Task prompt
Repeat the data in full. No line may differ from the original.

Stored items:
%%
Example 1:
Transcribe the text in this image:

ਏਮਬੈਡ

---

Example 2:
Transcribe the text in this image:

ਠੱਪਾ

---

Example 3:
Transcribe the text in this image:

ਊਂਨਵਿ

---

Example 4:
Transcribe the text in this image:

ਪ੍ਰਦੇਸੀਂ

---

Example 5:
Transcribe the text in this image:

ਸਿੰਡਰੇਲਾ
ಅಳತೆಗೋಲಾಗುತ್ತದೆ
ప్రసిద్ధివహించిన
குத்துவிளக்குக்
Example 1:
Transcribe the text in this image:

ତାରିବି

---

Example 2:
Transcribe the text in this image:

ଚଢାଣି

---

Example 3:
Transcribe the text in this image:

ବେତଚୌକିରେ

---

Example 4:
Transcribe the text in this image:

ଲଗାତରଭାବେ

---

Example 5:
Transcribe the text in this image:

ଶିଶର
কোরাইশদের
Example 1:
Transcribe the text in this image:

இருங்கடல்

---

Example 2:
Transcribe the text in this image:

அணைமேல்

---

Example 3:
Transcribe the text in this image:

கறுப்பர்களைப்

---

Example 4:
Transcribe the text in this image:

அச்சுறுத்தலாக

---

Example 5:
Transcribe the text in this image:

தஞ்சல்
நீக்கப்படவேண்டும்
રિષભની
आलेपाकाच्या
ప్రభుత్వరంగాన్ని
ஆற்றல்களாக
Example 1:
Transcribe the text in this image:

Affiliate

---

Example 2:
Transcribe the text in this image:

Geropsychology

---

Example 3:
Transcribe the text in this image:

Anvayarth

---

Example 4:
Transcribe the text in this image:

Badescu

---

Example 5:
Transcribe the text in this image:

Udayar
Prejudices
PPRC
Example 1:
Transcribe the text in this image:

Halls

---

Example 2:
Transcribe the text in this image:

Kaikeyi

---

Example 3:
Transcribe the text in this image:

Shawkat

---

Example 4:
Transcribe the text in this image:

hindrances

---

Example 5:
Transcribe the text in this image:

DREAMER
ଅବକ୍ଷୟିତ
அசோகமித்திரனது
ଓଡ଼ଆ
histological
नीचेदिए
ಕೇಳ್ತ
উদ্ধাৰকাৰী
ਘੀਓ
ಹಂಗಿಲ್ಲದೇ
%%
Response
Example 1:
Transcribe the text in this image:

ਏਮਬੈਡ

---

Example 2:
Transcribe the text in this image:

ਠੱਪਾ

---

Example 3:
Transcribe the text in this image:

ਊਂਨਵਿ

---

Example 4:
Transcribe the text in this image:

ਪ੍ਰਦੇਸੀਂ

---

Example 5:
Transcribe the text in this image:

ਸਿੰਡਰੇਲਾ
ಅಳತೆಗೋಲಾಗುತ್ತದೆ
ప్రసిద్ధివహించిన
குத்துவிளக்குக்
Example 1:
Transcribe the text in this image:

ତାରିବି

---

Example 2:
Transcribe the text in this image:

ଚଢାଣି

---

Example 3:
Transcribe the text in this image:

ବେତଚୌକିରେ

---

Example 4:
Transcribe the text in this image:

ଲଗାତରଭାବେ

---

Example 5:
Transcribe the text in this image:

ଶିଶର
কোরাইশদের
Example 1:
Transcribe the text in this image:

இருங்கடல்

---

Example 2:
Transcribe the text in this image:

அணைமேல்

---

Example 3:
Transcribe the text in this image:

கறுப்பர்களைப்

---

Example 4:
Transcribe the text in this image:

அச்சுறுத்தலாக

---

Example 5:
Transcribe the text in this image:

தஞ்சல்
நீக்கப்படவேண்டும்
રિષભની
आलेपाकाच्या
ప్రభుత్వరంగాన్ని
ஆற்றல்களாக
Example 1:
Transcribe the text in this image:

Affiliate

---

Example 2:
Transcribe the text in this image:

Geropsychology

---

Example 3:
Transcribe the text in this image:

Anvayarth

---

Example 4:
Transcribe the text in this image:

Badescu

---

Example 5:
Transcribe the text in this image:

Udayar
Prejudices
PPRC
Example 1:
Transcribe the text in this image:

Halls

---

Example 2:
Transcribe the text in this image:

Kaikeyi

---

Example 3:
Transcribe the text in this image:

Shawkat

---

Example 4:
Transcribe the text in this image:

hindrances

---

Example 5:
Transcribe the text in this image:

DREAMER
ଅବକ୍ଷୟିତ
அசோகமித்திரனது
ଓଡ଼ଆ
histological
नीचेदिए
ಕೇಳ್ತ
উদ্ধাৰকাৰী
ਘੀਓ
ಹಂಗಿಲ್ಲದೇ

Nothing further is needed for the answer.